== Text segment ==

Biogen Idec Inc.
14 Cambridge Center
Cambridge, Massachusetts 02142
William H.
Rastetter, Ph.D.
C/O Biogen Idec Inc.
5200 Research Place
San Diego, California 92122
Reference is
made to the Employment Agreement (the “Employment
Agreement”) dated July 20, 2003 between you and Biogen
Idec Inc. (the “Company”). This letter (the
“Letter Agreement”) will set forth our mutual
understanding as to the rights and obligations of you and the
Company in connection with your retiring as the Executive Chairman
and Chairman of the Board of Directors of the Company, effective as
of December 30, 2005, and your resignation from the Board of
Directors of the Company and from all other positions which you
hold with the Company and its affiliates, which will also become
effective as of December 30, 2005. Capitalized terms that are
used but not defined herein shall have the meaning set forth in the
Employment Agreement
1. Retirement. Effective as of December 30, 2005,
you will no longer be serving as Executive Chairman and Chairman of
the Board of Directors of the Company. You also hereby resign from
the Board of Directors of the Company and from all other positions
which you hold with the Company and its affiliates effective as of
December 30, 2005.

===

### Task 1
Answer these questions about the retirement letter above, each on its own line:
(a) What street address does the letter give for Biogen Idec Inc. in Cambridge?
(b) On what date was the Employment Agreement made?
(c) On what date do the retirement and resignation take effect?

== Records for the task ==

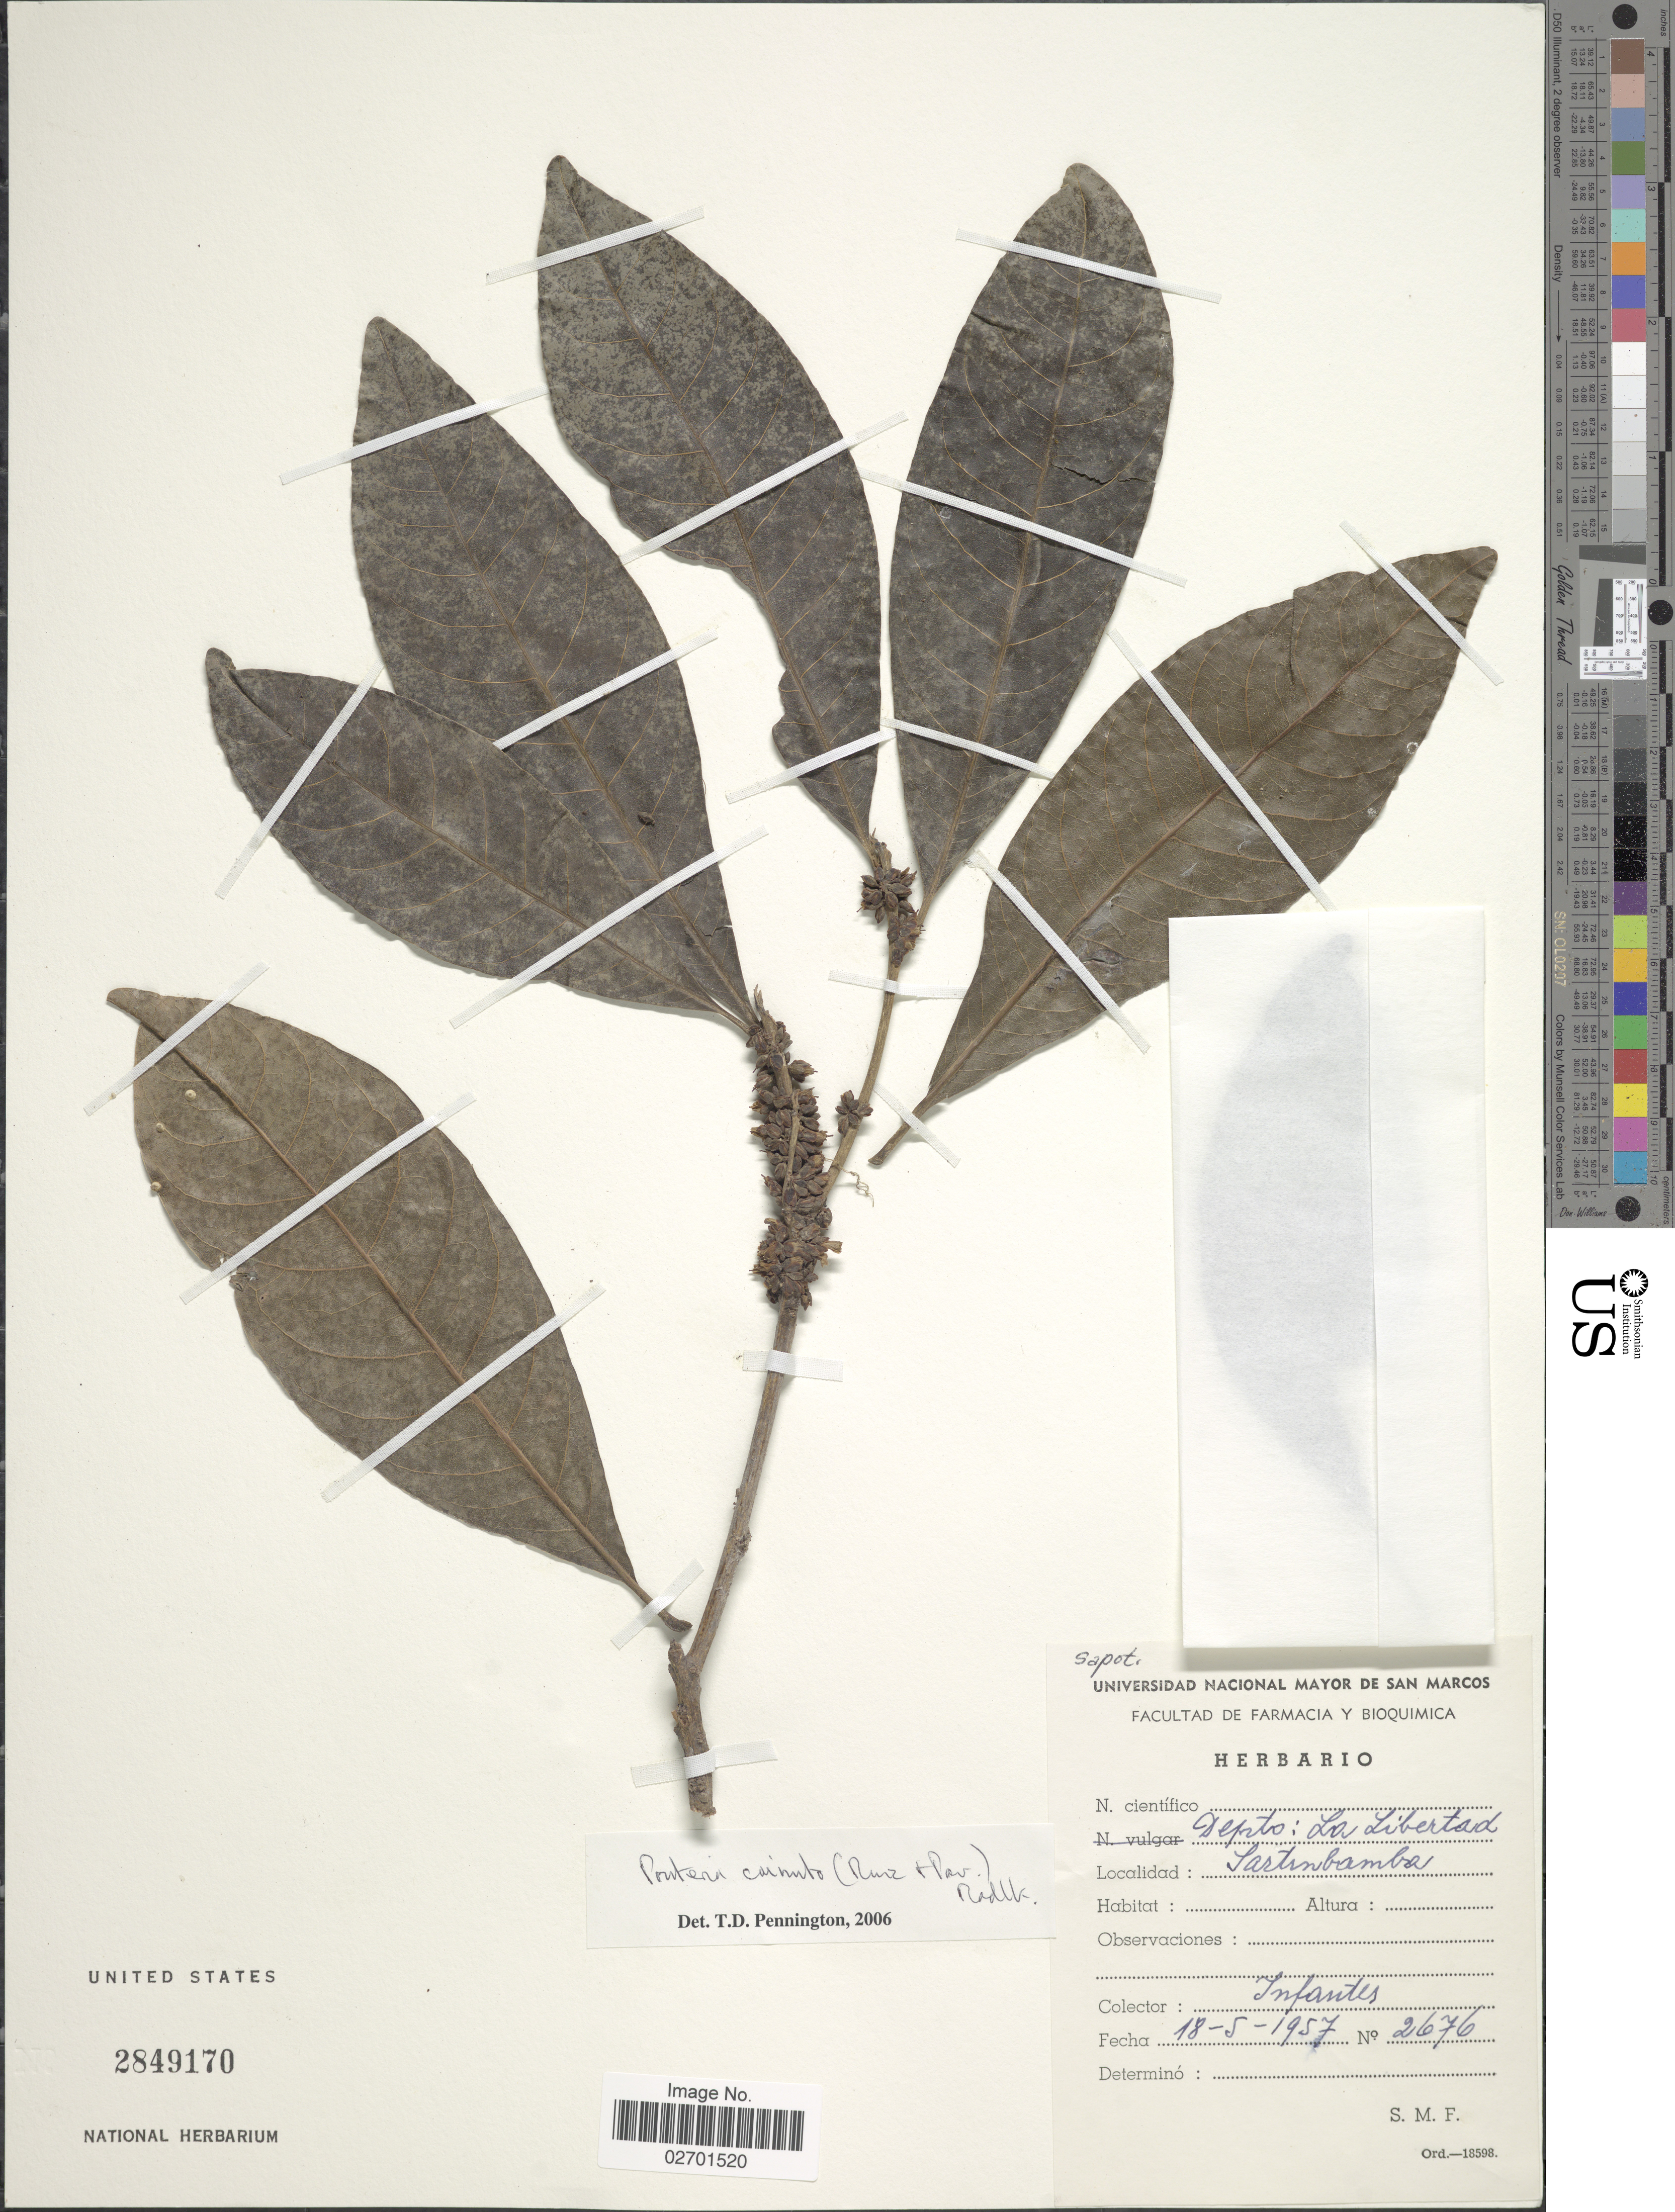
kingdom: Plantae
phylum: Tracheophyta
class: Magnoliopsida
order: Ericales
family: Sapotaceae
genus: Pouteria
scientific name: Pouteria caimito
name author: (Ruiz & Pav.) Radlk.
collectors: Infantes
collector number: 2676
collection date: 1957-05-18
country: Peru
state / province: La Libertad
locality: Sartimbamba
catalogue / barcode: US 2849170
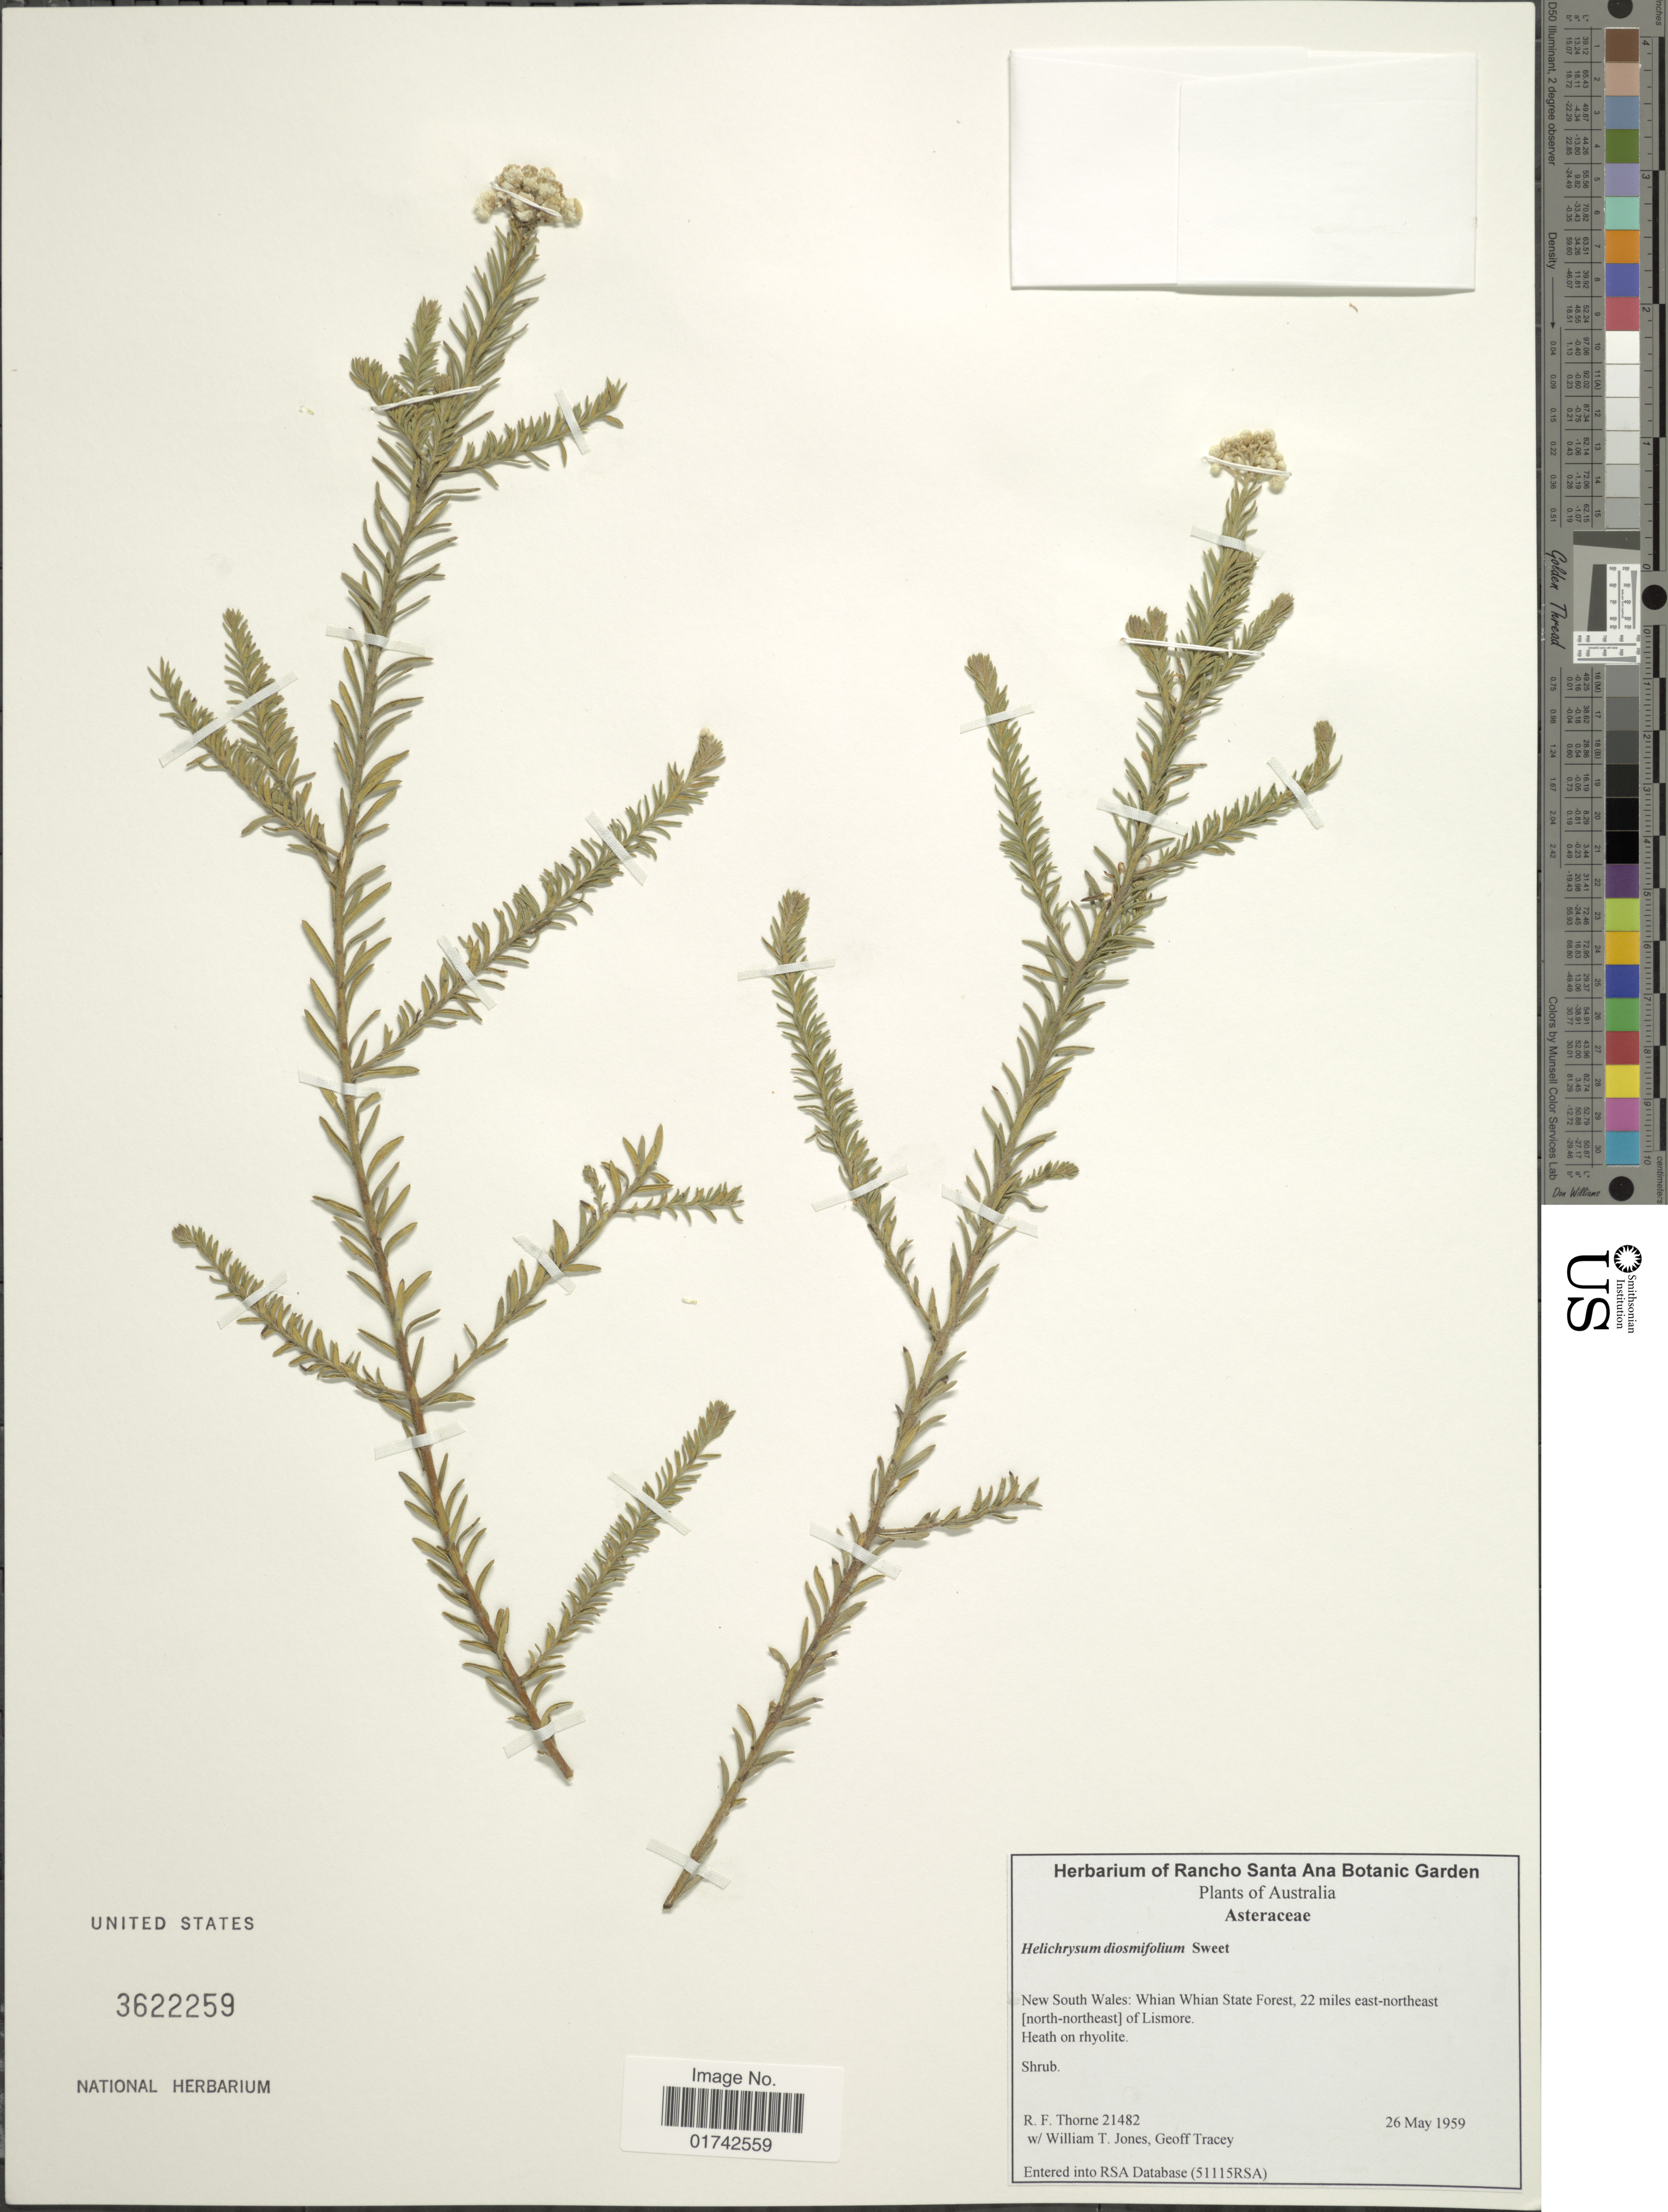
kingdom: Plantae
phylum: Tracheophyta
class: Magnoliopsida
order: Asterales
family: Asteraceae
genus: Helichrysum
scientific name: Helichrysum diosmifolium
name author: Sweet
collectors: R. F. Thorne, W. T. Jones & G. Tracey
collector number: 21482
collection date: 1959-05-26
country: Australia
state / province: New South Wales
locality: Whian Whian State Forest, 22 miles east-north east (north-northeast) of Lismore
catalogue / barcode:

===

### Task 2
Echo the rows above from their start up to and including the line that contains "state / province: La Libertad", leaving out any pictures.

### Final answer 1
(a) 14 Cambridge Center
(b) July 20, 2003
(c) December 30, 2005

### Final answer 2
kingdom: Plantae
phylum: Tracheophyta
class: Magnoliopsida
order: Ericales
family: Sapotaceae
genus: Pouteria
scientific name: Pouteria caimito
name author: (Ruiz & Pav.) Radlk.
collectors: Infantes
collector number: 2676
collection date: 1957-05-18
country: Peru
state / province: La Libertad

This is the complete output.